▶ RECORDS SHOWN:
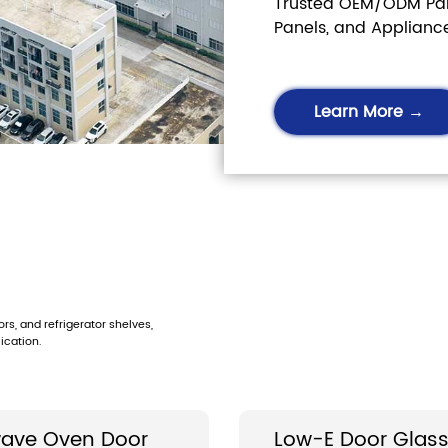
Trusted OEM/ODM Part
Panels, and Applianc
Learn More →
s, and refrigerator shelves,
ication.
ave Oven Door
Low-E Door Glas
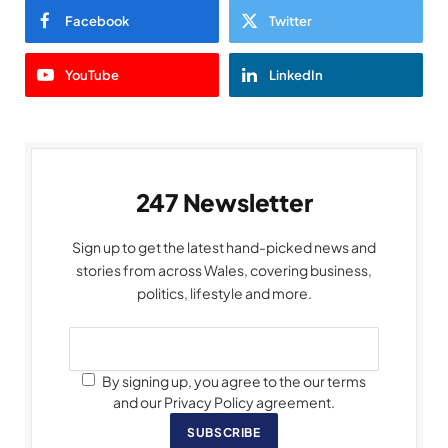
Facebook
Twitter
YouTube
LinkedIn
247 Newsletter
Sign up to get the latest hand-picked news and
stories from across Wales, covering business,
politics, lifestyle and more.
By signing up, you agree to the our terms
and our Privacy Policy agreement.
SUBSCRIBE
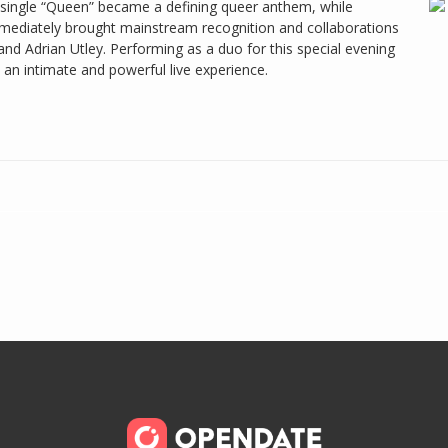
h single “Queen” became a defining queer anthem, while
mediately brought mainstream recognition and collaborations
 and Adrian Utley. Performing as a duo for this special evening
an intimate and powerful live experience.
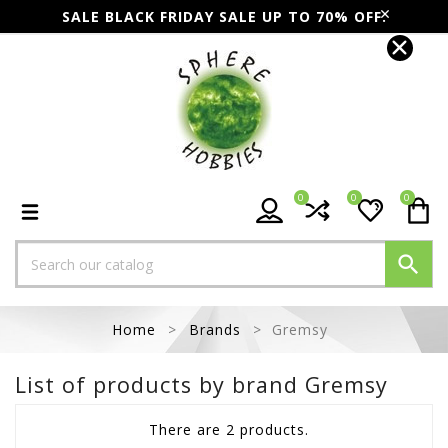
SALE BLACK FRIDAY SALE UP TO 70% OFF.
0
0
0

Home
Brands
Gremsy
List of products by brand Gremsy
There are 2 products.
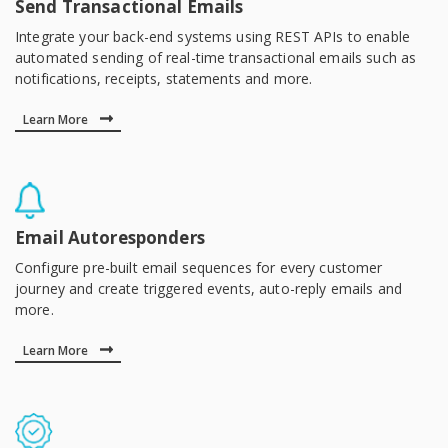
Send Transactional Emails
Integrate your back-end systems using REST APIs to enable
automated sending of real-time transactional emails such as
notifications, receipts, statements and more.
Learn More
Email Autoresponders
Configure pre-built email sequences for every customer
journey and create triggered events, auto-reply emails and
more.
Learn More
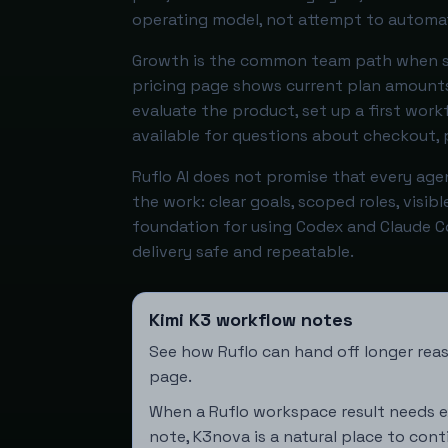
operating model, not attempt to automat
Growth is the common team path when se
pricing page shows current plan amounts
evaluate the product, set up a first wor
available for questions about checkout, p
Ruflo AI does not promise that every agen
the work: clear goals, scoped roles, visib
foundation for using Codex and Claude 
delivery safe and repeatable.
Kimi K3 workflow notes
See how Ruflo can hand off longer reas
page
.
When a Ruflo workspace result needs e
note,
K3nova
is a natural place to cont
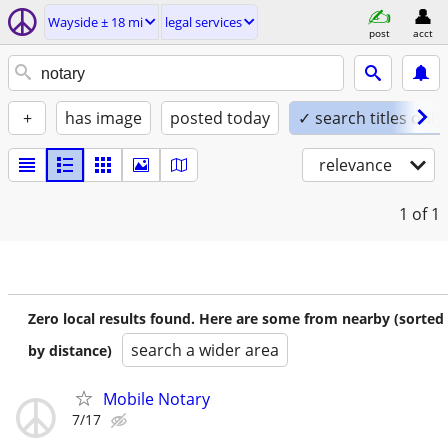
Wayside ± 18 mi
legal services
post
acct
+
has image
posted today
✓ search titles only
relevance
1
of 1
Zero local results found. Here are some from nearby (sorted
search a wider area
by distance)
Mobile Notary
7/17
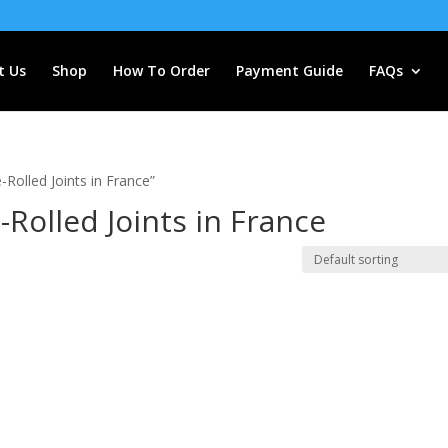
t Us
Shop
How To Order
Payment Guide
FAQs
Rolled Joints in France”
-Rolled Joints in France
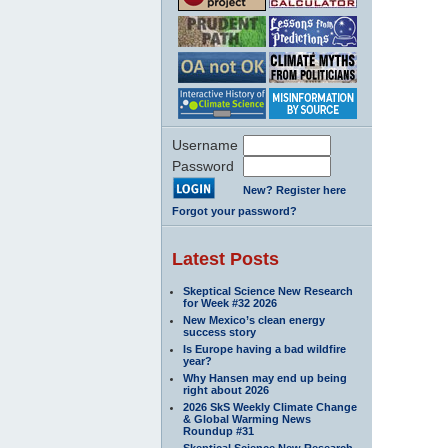
Username
Password
New? Register here
Forgot your password?
Latest Posts
Skeptical Science New Research
for Week #32 2026
New Mexico’s clean energy
success story
Is Europe having a bad wildfire
year?
Why Hansen may end up being
right about 2026
2026 SkS Weekly Climate Change
& Global Warming News
Roundup #31
Skeptical Science New Research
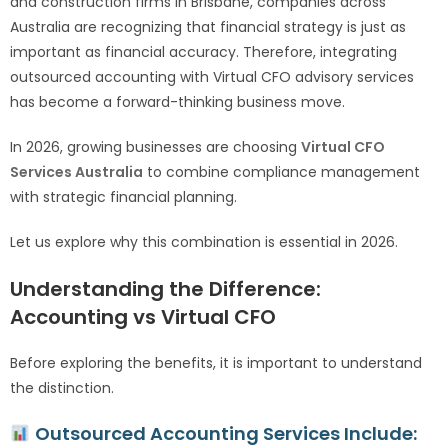
and construction firms in Brisbane, companies across
Australia are recognizing that financial strategy is just as
important as financial accuracy. Therefore, integrating
outsourced accounting with Virtual CFO advisory services
has become a forward-thinking business move.
In 2026, growing businesses are choosing
Virtual CFO
Services Australia
to combine compliance management
with strategic financial planning.
Let us explore why this combination is essential in 2026.
Understanding the Difference:
Accounting vs Virtual CFO
Before exploring the benefits, it is important to understand
the distinction.
Outsourced Accounting Services Include:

▶ ACTIVITY:
How many lines in these records hold the string "Joints"? Reply with the number alone.

▶ TASK OUTPUT:
2